◆ What is expected
In the entries below, count the lines holding "hidden". Reply with the number only.

◆ Web interface edit records
============
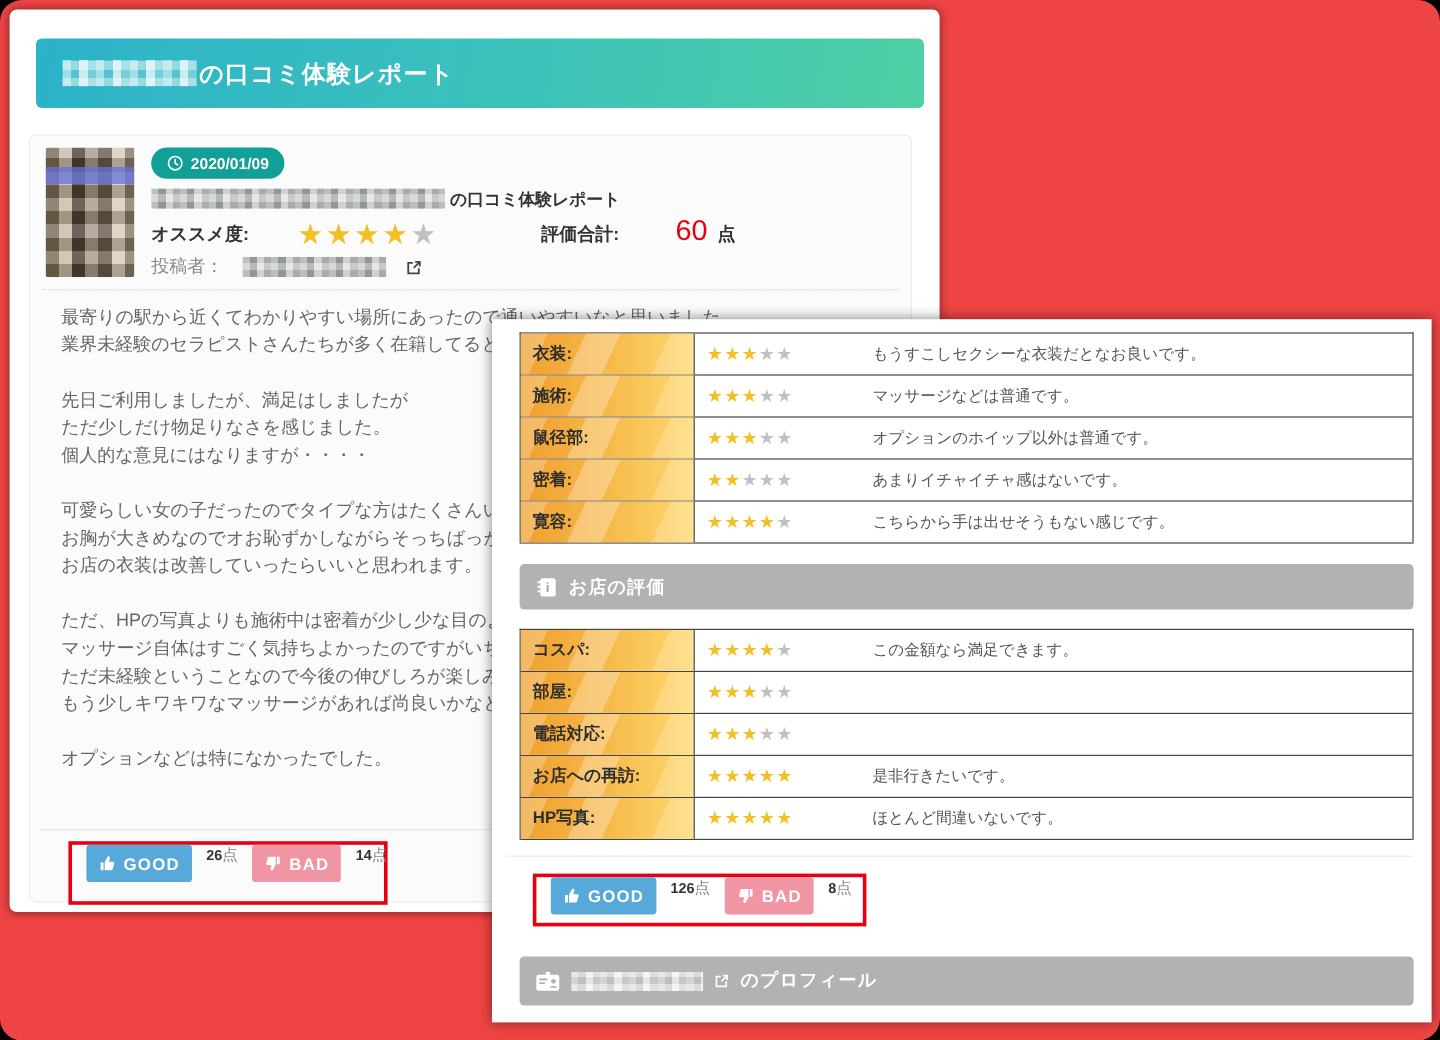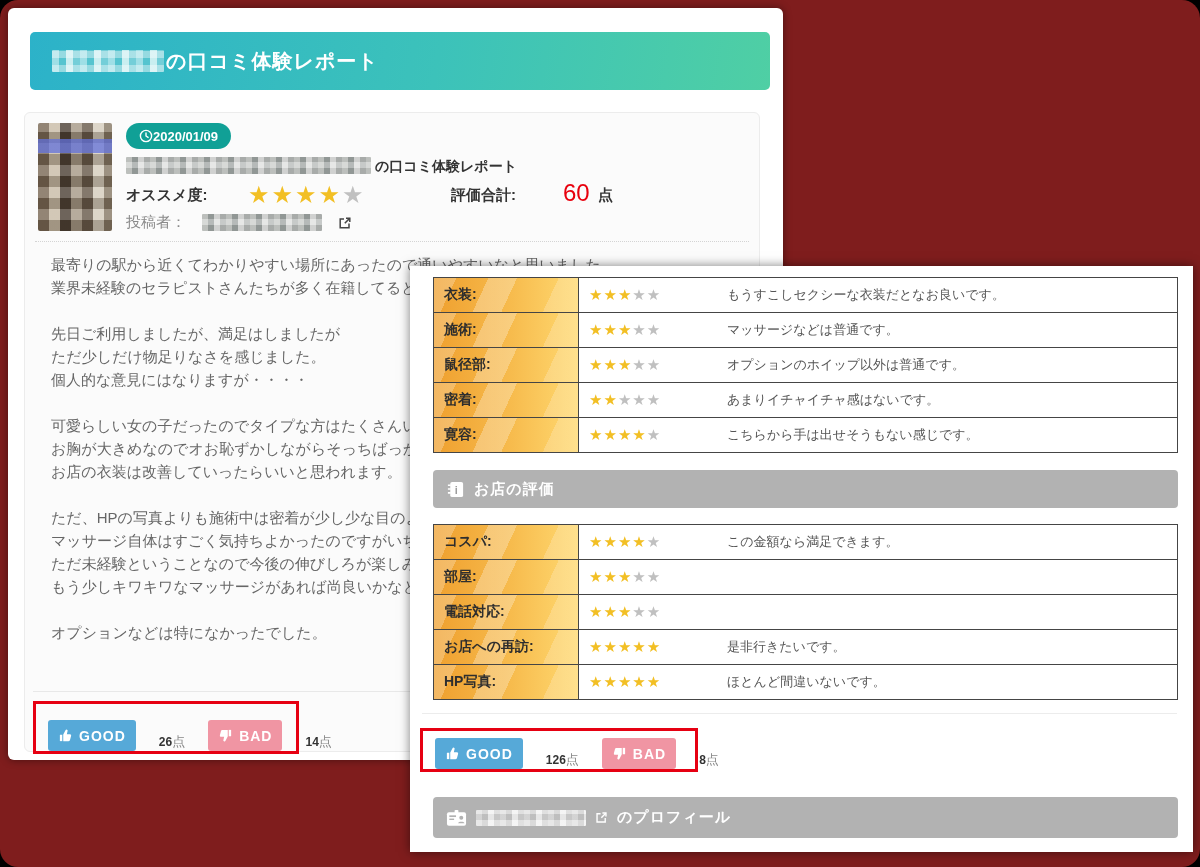--- a/index.html
+++ b/index.html
@@ -4,7 +4,7 @@
 <style>
   html,body{margin:0;padding:0;background:#000;width:1200px;height:867px;overflow:hidden;}
   *{box-sizing:border-box;font-family:"Liberation Sans","DejaVu Sans",sans-serif;}
-  .stage{position:relative;width:1200px;height:867px;background:#7f1d1d;border-radius:18px;}
+  .stage{position:relative;width:1200px;height:867px;background:#ef4444;border-radius:18px;}
 
   
   .panel{position:absolute;background:#fff;box-shadow:0 0 8px rgba(0,0,0,.45);}

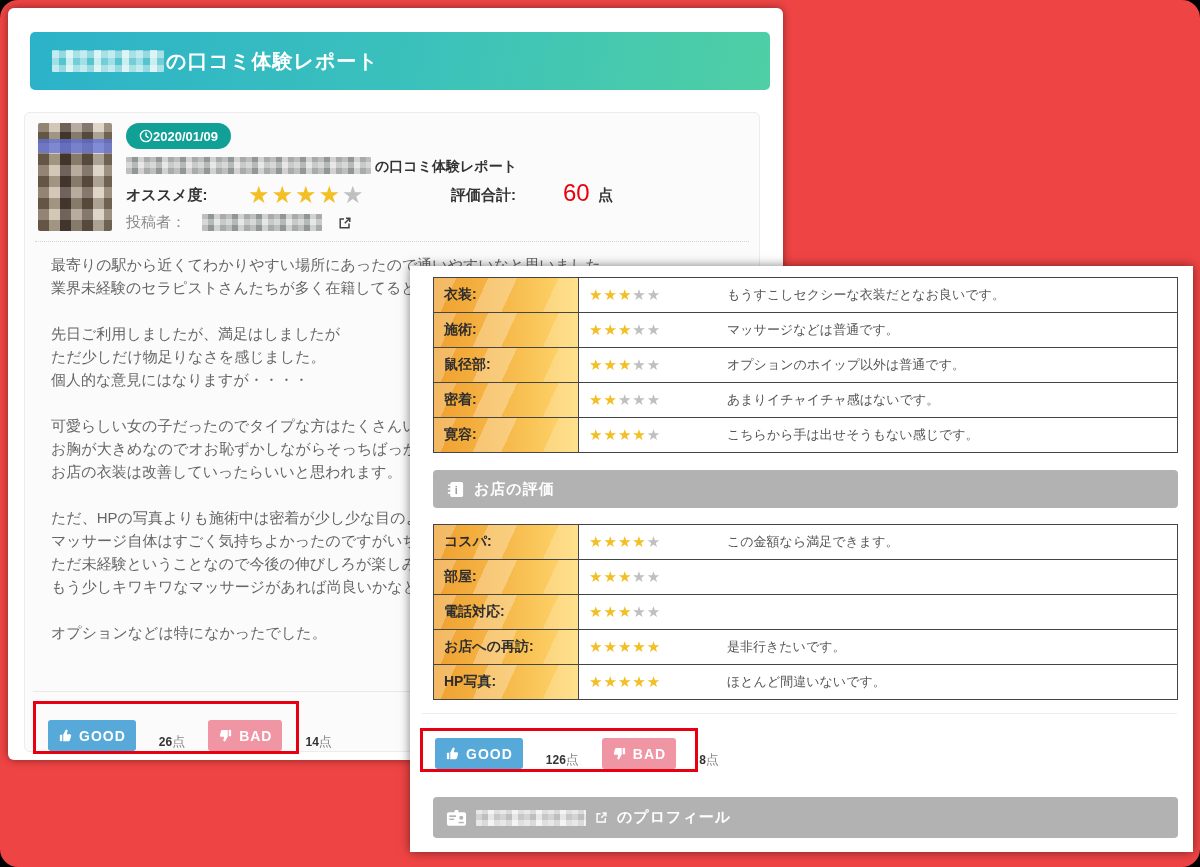--- a/index.html
+++ b/index.html
@@ -31,7 +31,7 @@
       repeating-linear-gradient(0deg, rgba(20,10,0,.22) 0 11px, rgba(255,255,255,.18) 11px 22px),
       repeating-linear-gradient(90deg,#7b6a57 0 11px,#c9bca7 11px 22px,#4e4237 22px 33px,#a79a88 33px 44px,#695b4c 44px 55px,#d6cdbd 55px 66px,#887a67 66px 77px);}
   .date-badge{position:absolute;left:101px;top:10px;height:26px;background:#10a096;border-radius:13px;
-    display:inline-flex;align-items:center;gap:0;padding:0 13px;color:#fff;font-size:13px;font-weight:bold;}
+    display:inline-flex;align-items:center;gap:6px;padding:0 13px;color:#fff;font-size:13px;font-weight:bold;}
   .review-title{position:absolute;left:101px;top:44px;font-size:14px;font-weight:bold;color:#333;white-space:nowrap;}
   .review-title .mosaic{width:245px;height:17px;vertical-align:-3px;margin-right:4px;}
   .meta-row{position:absolute;left:101px;top:68px;width:620px;height:30px;}

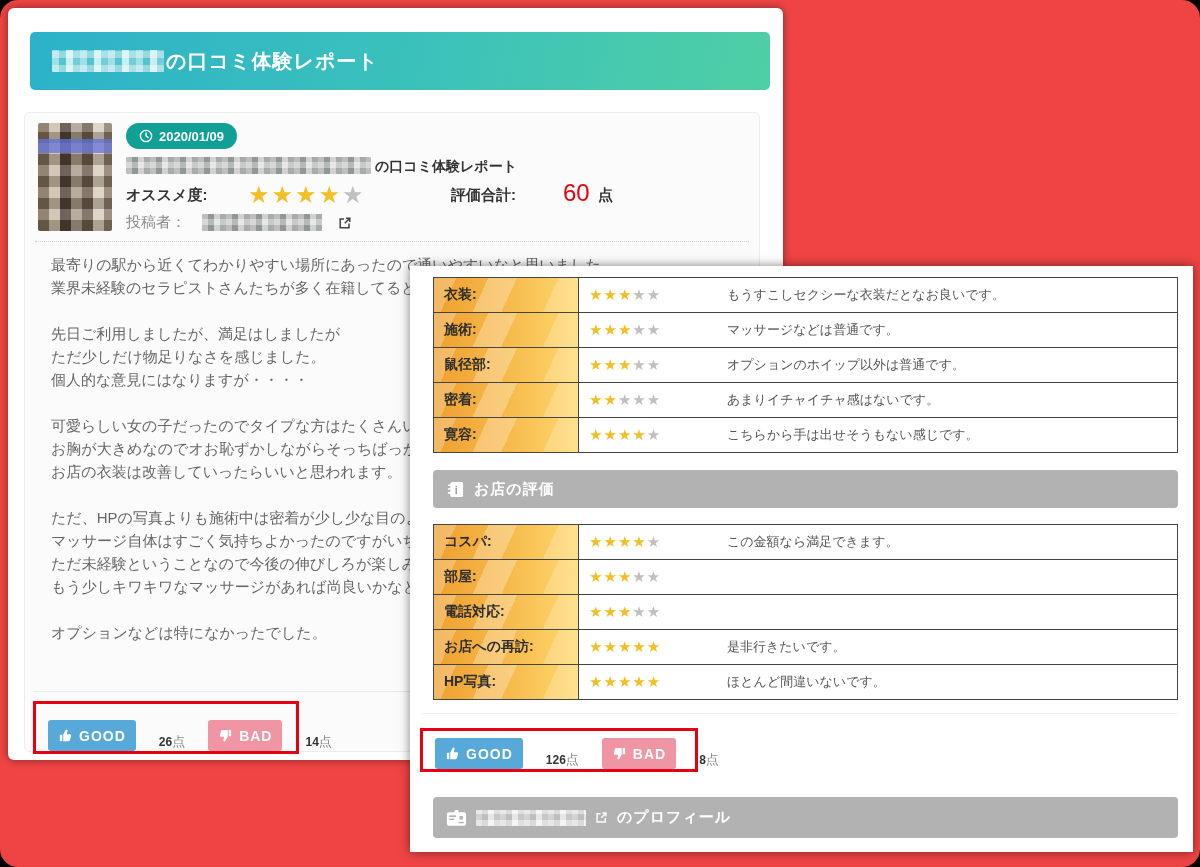--- a/index.html
+++ b/index.html
@@ -53,7 +53,7 @@
   .star.off{color:#c0c0c0;}
 
   .vote-box{position:absolute;border:3px solid #e60012;background:transparent;
-    display:flex;align-items:flex-end;padding:0 12px;gap:23px;}
+    display:flex;align-items:flex-start;padding:0 12px;gap:12px;margin-left:24px;}
   .vote-btn{display:inline-flex;align-items:center;gap:6px;border:none;border-radius:3px;
     color:#fff;font-size:14px;font-weight:bold;height:31px;padding:0 10px;cursor:pointer;letter-spacing:1px;}
   .vote-btn.good{background:#56a9d8;}

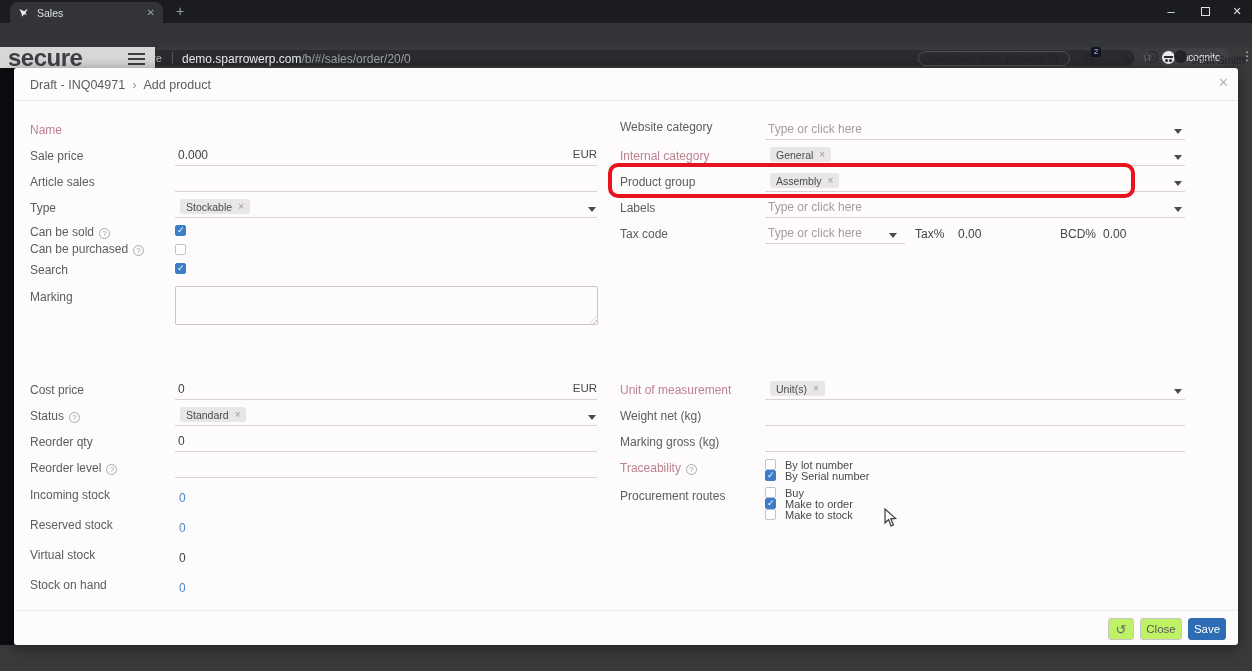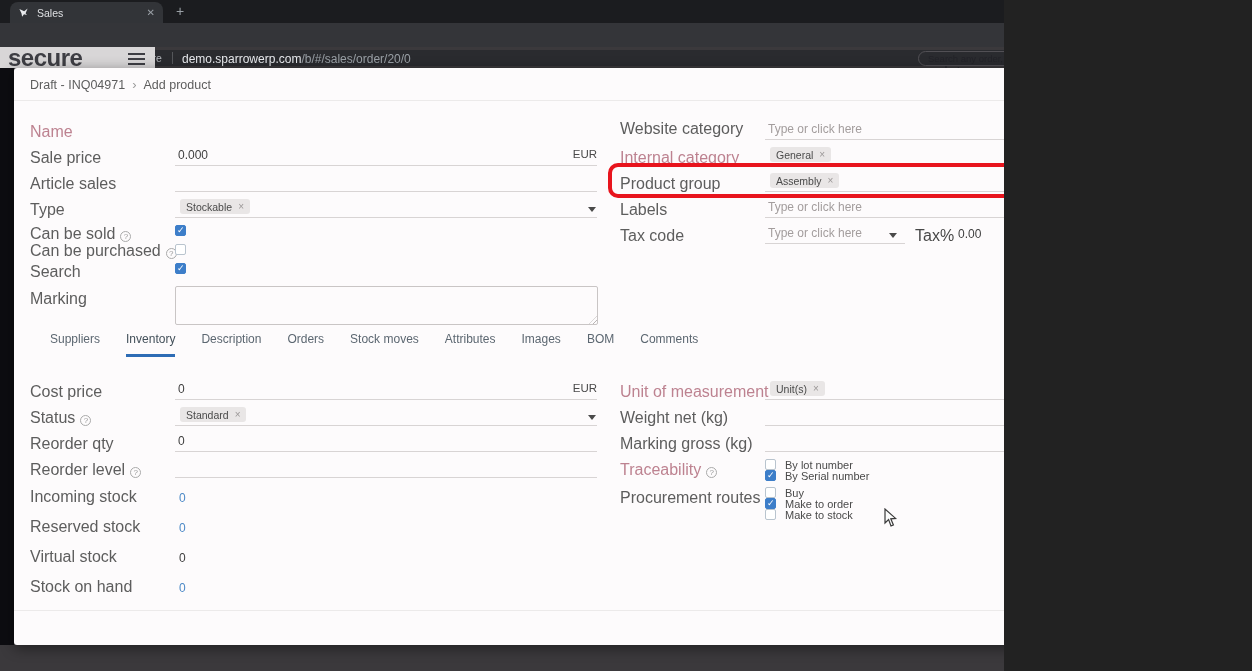--- a/index.html
+++ b/index.html
@@ -4,7 +4,7 @@
 <style>
   *{margin:0;padding:0;box-sizing:border-box}
   body{background:#222}
-  .screen{position:relative;width:1004px;height:671px;overflow:hidden;
+  .screen{position:relative;width:1252px;height:671px;overflow:hidden;
           background:#3b393c;font-family:"Liberation Sans",sans-serif;
           -webkit-font-smoothing:antialiased}
   .abs{position:absolute}

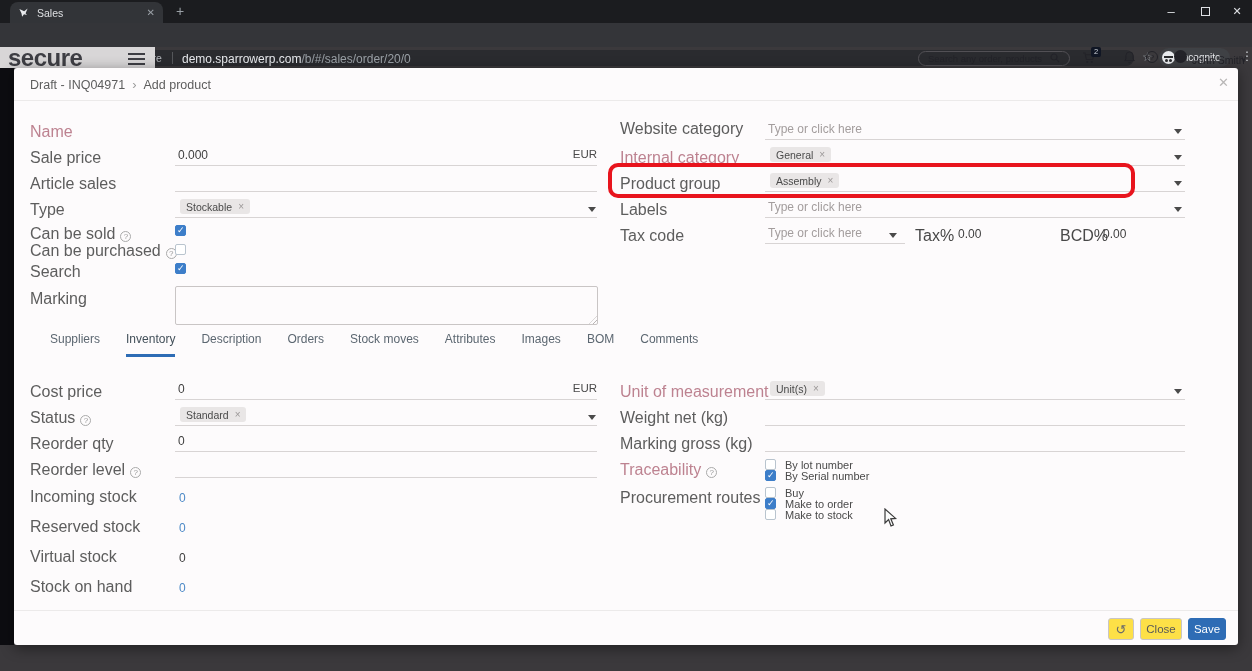--- a/index.html
+++ b/index.html
@@ -74,7 +74,7 @@
   .modal-x::before{content:"✕"}
   .hr{position:absolute;left:0;width:1224px;border-top:1px solid #eceaea}
 
-  .lbl{position:absolute;font-size:16px;color:#5d5d5d;white-space:nowrap}
+  .lbl{position:absolute;font-size:12px;color:#5d5d5d;white-space:nowrap}
   .lbl.req{color:#bd8290}
   .help{display:inline-block;width:11px;height:11px;border:1px solid #aaa;border-radius:50%;
         font-size:8px;color:#999;text-align:center;line-height:10px;margin-left:5px;vertical-align:0px}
============
◆ Answer to this task
3